El escenario internacional también jugó a favor. El denominado efecto Medio Oriente provocó una mejora del 18,2% en los precios, aunque el principal motor estuvo en las cantidades enviadas al exterior: los volúmenes crecieron 24,9%, fundamentalmente por el incremento de la producción de shale oil.
La evolución de la soja mostró una dinámica considerablemente más moderada. Las exportaciones de harina y pellets aumentaron 0,7%, las de porotos avanzaron 7,9% y las de aceite crecieron 8,2%. A su vez, los volúmenes exportados de subproductos retrocedieron 2,3%.
La comparación de los últimos tres años expone con mayor claridad el cambio estructural: entre los primeros semestres de 2023 y 2026, las exportaciones del complejo sojero crecieron 16,8%, mientras que las del petrolero-petroquímico se duplicaron, con una expansión del 100,2%.
Además, la estacionalidad juega en contra de la soja para conservar el liderazgo. Históricamente, el complejo concentra la mayor parte de su liquidación de divisas durante la primera mitad del año. Por esa razón, la tendencia actual apunta a que el petróleo podría desplazarlo al segundo lugar cuando se conozcan los números correspondientes a todo 2026.
El campo todavía mantiene una amplia ventaja como bloque
El eventual cambio en el primer puesto no implica que la energía supere al conjunto de la actividad agropecuaria. Si se agrupan las exportaciones correspondientes a soja, maíz, trigo, carnes y girasol, el sector acumuló u$s20.630 millones durante el primer semestre.

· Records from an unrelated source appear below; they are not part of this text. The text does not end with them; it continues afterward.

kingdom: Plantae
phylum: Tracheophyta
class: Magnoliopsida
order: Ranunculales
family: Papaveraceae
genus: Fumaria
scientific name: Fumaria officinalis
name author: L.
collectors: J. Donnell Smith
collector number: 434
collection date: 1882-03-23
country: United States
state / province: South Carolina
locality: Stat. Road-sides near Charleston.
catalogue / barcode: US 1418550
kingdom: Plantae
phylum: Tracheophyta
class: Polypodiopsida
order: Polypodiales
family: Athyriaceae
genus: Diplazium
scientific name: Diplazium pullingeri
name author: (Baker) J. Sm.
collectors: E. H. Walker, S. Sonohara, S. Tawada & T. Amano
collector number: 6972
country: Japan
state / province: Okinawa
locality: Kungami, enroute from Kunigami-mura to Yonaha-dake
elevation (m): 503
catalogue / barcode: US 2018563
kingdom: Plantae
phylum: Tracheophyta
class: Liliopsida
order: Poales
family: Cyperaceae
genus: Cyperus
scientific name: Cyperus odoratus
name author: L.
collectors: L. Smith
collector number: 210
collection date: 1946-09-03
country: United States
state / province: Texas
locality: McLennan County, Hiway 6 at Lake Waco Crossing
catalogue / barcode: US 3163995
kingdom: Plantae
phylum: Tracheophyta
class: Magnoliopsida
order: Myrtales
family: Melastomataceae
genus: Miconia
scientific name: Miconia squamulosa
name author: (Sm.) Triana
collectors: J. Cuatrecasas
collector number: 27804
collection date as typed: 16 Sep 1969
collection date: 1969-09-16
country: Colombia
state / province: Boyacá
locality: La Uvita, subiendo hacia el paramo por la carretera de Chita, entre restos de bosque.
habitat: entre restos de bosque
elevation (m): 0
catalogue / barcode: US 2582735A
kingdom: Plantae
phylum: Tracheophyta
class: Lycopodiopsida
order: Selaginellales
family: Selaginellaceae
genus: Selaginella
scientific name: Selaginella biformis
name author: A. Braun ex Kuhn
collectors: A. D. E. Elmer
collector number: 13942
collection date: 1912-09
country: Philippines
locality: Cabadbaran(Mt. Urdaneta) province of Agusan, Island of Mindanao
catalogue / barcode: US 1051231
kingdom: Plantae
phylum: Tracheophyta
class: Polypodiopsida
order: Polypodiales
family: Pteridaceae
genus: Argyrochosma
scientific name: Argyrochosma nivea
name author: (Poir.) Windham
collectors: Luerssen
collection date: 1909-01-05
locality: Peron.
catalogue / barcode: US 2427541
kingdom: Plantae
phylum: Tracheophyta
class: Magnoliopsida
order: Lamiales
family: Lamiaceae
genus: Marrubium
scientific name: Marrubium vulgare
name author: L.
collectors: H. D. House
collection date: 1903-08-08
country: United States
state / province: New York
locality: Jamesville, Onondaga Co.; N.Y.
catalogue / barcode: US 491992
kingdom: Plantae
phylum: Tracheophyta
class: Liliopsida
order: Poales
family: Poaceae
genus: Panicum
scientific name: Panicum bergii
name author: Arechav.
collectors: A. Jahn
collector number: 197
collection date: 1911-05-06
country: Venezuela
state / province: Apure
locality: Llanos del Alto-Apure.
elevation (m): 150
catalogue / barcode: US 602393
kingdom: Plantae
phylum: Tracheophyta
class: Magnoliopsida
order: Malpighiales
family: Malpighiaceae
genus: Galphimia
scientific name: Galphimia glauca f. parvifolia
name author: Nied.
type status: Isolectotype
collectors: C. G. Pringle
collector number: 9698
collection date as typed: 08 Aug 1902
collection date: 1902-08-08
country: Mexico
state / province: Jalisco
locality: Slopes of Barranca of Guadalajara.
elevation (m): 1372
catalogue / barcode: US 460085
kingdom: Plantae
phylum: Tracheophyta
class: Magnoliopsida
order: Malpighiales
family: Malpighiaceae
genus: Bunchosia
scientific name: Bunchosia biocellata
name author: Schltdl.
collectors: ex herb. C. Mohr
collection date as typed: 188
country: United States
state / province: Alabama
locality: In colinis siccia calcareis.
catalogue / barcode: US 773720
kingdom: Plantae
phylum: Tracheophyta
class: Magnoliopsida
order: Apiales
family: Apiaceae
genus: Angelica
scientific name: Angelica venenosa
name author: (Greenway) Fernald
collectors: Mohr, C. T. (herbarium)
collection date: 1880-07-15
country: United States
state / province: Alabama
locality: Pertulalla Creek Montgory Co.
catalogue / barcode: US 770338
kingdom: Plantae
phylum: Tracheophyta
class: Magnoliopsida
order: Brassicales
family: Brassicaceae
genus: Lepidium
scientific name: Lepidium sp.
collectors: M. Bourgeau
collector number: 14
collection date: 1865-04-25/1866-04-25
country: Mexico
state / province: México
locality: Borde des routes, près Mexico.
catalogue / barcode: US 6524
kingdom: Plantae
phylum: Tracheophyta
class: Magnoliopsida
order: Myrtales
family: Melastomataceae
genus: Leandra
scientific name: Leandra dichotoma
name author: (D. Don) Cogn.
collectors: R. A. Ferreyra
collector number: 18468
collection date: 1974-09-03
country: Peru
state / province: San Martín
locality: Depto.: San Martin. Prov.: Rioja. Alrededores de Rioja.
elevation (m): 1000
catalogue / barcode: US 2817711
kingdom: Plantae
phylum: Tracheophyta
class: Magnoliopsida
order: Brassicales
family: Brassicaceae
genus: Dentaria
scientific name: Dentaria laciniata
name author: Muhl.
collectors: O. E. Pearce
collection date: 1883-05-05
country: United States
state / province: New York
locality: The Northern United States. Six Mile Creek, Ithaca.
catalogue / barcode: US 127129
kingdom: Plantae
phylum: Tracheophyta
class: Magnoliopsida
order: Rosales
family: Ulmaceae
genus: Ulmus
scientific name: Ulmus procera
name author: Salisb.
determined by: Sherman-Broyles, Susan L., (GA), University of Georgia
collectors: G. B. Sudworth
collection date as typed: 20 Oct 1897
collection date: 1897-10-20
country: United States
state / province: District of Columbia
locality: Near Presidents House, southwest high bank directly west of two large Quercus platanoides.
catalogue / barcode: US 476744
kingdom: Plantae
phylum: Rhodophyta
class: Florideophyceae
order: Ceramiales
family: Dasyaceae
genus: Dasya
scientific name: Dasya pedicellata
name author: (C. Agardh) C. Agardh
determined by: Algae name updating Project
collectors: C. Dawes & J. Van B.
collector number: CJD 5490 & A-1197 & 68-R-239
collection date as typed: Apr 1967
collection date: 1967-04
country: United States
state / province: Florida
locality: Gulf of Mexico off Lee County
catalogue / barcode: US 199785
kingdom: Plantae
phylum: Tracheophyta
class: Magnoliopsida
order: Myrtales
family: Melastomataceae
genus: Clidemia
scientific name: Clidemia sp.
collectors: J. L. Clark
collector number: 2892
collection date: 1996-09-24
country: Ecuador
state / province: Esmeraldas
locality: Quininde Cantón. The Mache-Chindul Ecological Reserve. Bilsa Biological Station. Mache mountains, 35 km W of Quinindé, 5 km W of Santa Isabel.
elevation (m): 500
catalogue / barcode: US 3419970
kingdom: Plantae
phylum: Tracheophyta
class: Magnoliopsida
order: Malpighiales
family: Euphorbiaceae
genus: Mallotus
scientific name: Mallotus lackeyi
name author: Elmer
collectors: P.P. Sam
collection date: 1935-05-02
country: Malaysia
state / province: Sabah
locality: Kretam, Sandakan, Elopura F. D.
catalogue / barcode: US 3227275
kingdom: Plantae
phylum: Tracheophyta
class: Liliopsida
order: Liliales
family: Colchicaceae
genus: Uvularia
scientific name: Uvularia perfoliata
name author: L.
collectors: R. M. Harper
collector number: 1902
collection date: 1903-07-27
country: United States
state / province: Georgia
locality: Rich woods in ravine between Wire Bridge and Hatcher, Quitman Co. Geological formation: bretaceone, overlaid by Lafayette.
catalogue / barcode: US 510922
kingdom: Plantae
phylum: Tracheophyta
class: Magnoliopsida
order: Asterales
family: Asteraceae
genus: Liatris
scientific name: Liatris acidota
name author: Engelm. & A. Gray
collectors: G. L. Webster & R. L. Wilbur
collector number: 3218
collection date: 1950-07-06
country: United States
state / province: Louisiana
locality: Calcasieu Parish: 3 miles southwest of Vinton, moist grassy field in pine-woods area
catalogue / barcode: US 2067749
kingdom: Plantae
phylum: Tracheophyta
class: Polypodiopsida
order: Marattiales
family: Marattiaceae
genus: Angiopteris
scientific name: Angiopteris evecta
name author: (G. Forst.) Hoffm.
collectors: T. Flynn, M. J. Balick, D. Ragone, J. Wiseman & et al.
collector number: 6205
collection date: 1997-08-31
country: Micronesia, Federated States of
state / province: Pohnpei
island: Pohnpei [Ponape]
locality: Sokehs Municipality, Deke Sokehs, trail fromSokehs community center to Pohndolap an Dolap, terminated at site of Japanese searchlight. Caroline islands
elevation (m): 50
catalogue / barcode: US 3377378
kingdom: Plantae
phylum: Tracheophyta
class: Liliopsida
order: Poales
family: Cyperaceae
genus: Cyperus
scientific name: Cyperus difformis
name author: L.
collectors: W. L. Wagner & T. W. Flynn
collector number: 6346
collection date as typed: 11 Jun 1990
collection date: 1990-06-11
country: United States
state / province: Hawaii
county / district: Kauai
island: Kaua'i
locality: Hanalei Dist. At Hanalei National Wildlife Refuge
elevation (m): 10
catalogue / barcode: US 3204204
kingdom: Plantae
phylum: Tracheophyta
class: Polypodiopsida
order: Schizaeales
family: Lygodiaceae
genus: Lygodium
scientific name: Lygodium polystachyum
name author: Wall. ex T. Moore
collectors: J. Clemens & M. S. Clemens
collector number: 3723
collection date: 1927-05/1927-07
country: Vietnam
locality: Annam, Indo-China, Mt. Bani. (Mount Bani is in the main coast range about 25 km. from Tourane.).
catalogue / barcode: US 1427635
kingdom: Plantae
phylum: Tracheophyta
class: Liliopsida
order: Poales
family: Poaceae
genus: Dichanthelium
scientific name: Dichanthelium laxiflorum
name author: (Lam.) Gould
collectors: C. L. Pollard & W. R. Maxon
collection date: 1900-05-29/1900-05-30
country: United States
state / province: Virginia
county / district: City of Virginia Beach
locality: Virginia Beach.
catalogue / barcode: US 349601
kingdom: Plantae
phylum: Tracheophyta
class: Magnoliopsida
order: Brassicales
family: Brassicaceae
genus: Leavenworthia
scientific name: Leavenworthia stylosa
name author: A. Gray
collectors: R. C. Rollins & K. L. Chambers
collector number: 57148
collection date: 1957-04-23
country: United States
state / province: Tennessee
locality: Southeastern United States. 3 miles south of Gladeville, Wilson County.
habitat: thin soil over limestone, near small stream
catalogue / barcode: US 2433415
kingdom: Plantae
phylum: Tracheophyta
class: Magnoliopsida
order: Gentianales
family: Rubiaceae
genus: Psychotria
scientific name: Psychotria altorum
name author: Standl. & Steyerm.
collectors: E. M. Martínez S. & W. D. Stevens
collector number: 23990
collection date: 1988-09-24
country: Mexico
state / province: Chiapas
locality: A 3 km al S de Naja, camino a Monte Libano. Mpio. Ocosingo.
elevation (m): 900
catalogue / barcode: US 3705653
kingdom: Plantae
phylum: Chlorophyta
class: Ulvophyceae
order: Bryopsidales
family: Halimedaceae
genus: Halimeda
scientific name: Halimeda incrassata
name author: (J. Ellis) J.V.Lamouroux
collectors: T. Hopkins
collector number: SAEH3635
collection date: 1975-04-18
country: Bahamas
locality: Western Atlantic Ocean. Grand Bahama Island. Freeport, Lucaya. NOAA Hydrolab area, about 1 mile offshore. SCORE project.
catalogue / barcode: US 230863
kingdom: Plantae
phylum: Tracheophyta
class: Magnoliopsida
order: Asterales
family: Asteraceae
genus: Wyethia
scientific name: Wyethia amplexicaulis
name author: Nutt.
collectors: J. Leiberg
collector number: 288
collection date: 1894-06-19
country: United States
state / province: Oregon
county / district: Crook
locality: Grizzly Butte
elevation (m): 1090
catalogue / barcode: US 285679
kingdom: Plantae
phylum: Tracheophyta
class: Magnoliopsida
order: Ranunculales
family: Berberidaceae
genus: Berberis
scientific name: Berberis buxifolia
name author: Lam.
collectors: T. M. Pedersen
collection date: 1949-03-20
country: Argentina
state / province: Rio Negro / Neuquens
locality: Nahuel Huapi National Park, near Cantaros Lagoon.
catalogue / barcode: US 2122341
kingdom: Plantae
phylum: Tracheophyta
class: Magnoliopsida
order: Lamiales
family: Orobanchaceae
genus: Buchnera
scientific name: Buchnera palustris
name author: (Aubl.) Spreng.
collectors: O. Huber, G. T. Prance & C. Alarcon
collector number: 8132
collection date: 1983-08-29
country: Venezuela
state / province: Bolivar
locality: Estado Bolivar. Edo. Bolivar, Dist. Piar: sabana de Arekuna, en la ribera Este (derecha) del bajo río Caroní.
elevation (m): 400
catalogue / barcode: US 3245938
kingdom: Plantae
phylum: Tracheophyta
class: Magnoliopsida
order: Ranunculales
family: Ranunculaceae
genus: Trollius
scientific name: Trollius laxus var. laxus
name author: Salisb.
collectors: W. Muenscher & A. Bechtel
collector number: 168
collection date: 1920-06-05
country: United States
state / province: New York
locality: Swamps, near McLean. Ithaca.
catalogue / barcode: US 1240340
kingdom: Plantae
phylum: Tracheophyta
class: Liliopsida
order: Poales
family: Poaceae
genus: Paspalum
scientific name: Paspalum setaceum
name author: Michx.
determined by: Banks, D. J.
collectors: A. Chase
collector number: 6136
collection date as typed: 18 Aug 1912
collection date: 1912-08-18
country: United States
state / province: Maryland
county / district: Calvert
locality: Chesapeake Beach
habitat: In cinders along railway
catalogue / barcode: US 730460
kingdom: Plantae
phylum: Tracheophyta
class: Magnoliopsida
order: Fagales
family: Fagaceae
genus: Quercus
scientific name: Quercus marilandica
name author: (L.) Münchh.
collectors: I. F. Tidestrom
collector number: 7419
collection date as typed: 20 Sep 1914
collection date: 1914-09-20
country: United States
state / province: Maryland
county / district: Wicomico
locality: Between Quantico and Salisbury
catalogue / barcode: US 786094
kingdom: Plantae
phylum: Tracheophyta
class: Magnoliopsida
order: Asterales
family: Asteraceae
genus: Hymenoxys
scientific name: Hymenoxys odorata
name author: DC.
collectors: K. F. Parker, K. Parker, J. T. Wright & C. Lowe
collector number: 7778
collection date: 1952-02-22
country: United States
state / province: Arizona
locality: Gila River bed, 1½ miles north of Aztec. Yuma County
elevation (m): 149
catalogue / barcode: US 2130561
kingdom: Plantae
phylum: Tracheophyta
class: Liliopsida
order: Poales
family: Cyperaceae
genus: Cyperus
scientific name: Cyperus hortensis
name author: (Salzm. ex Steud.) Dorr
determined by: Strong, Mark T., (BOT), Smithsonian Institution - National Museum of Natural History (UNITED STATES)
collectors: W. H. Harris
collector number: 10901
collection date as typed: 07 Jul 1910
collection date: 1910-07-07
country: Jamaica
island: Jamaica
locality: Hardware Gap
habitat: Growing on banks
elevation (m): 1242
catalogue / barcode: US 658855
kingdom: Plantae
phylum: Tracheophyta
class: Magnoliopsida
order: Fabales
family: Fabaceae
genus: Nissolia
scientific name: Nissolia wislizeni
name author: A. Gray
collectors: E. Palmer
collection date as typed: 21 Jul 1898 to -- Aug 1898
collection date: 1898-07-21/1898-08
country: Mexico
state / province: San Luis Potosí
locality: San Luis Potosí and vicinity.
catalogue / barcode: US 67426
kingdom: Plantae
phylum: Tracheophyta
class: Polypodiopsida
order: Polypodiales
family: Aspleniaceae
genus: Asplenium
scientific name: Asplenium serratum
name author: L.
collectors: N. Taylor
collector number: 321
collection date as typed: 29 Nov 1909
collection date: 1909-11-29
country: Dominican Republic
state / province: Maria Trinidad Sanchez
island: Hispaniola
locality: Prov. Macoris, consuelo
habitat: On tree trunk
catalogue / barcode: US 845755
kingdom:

Ese resultado fue aproximadamente un 150% superior a los u$s8.116 millones obtenidos por el complejo petrolero-petroquímico. De esta manera, el agro continuó como el principal bloque generador de dólares del comercio exterior argentino, aunque el crecimiento energético modificó la composición del ranking individual.
Cuáles fueron los otros grandes generadores de dólares
Por detrás de la soja y el petróleo apareció el complejo maicero, que ocupó el tercer lugar con exportaciones por u$s4.241 millones, un 6,9% más que en el mismo período del año anterior.
Muy cerca quedó el sector automotriz, con ventas externas por u$s4.167 millones y un incremento interanual del 4,7%.
El quinto puesto correspondió al oro y la plata, que aprovecharon el fuerte incremento de las cotizaciones internacionales de los metales. El sector exportó u$s3.504 millones, con una expansión del 56,8%.
Más atrás se posicionaron la carne, con u$s2.692 millones; el trigo, con u$s2.540 millones; el girasol, con u$s2.075 millones; la pesca, con u$s1.252 millones; y el litio, con u$s1.126 millones.
Litio y girasol entre los sectores que más crecieron
Más allá de los montos absolutos, algunos complejos mostraron tasas de expansión especialmente elevadas durante la primera mitad del año. El litio encabezó ese grupo con un salto del 186%, seguido por el girasol, con 128%, el aluminio, con 92%, y el oro y la plata, con 56%.
Entre sectores de menor participación dentro de las exportaciones totales también sobresalieron otros minerales metalíferos, que crecieron 310%; los porotos, con un incremento del 235%; y el plomo, con 192%.
Las caídas recién aparecieron a partir del puesto 15 del ranking. El maní redujo sus exportaciones un 2,1%, mientras que las peras y manzanas retrocedieron 1,5%. Más pronunciadas fueron las bajas del azúcar, con 10,5%, y del arroz, que registró una contracción del 21,1%.
Con Vaca Muerta aumentando producción y exportaciones a un ritmo muy superior al de la soja, el cierre de 2026 podría marcar por primera vez un nuevo liderazgo dentro del comercio exterior argentino y consolidar al petróleo como el principal complejo exportador del país.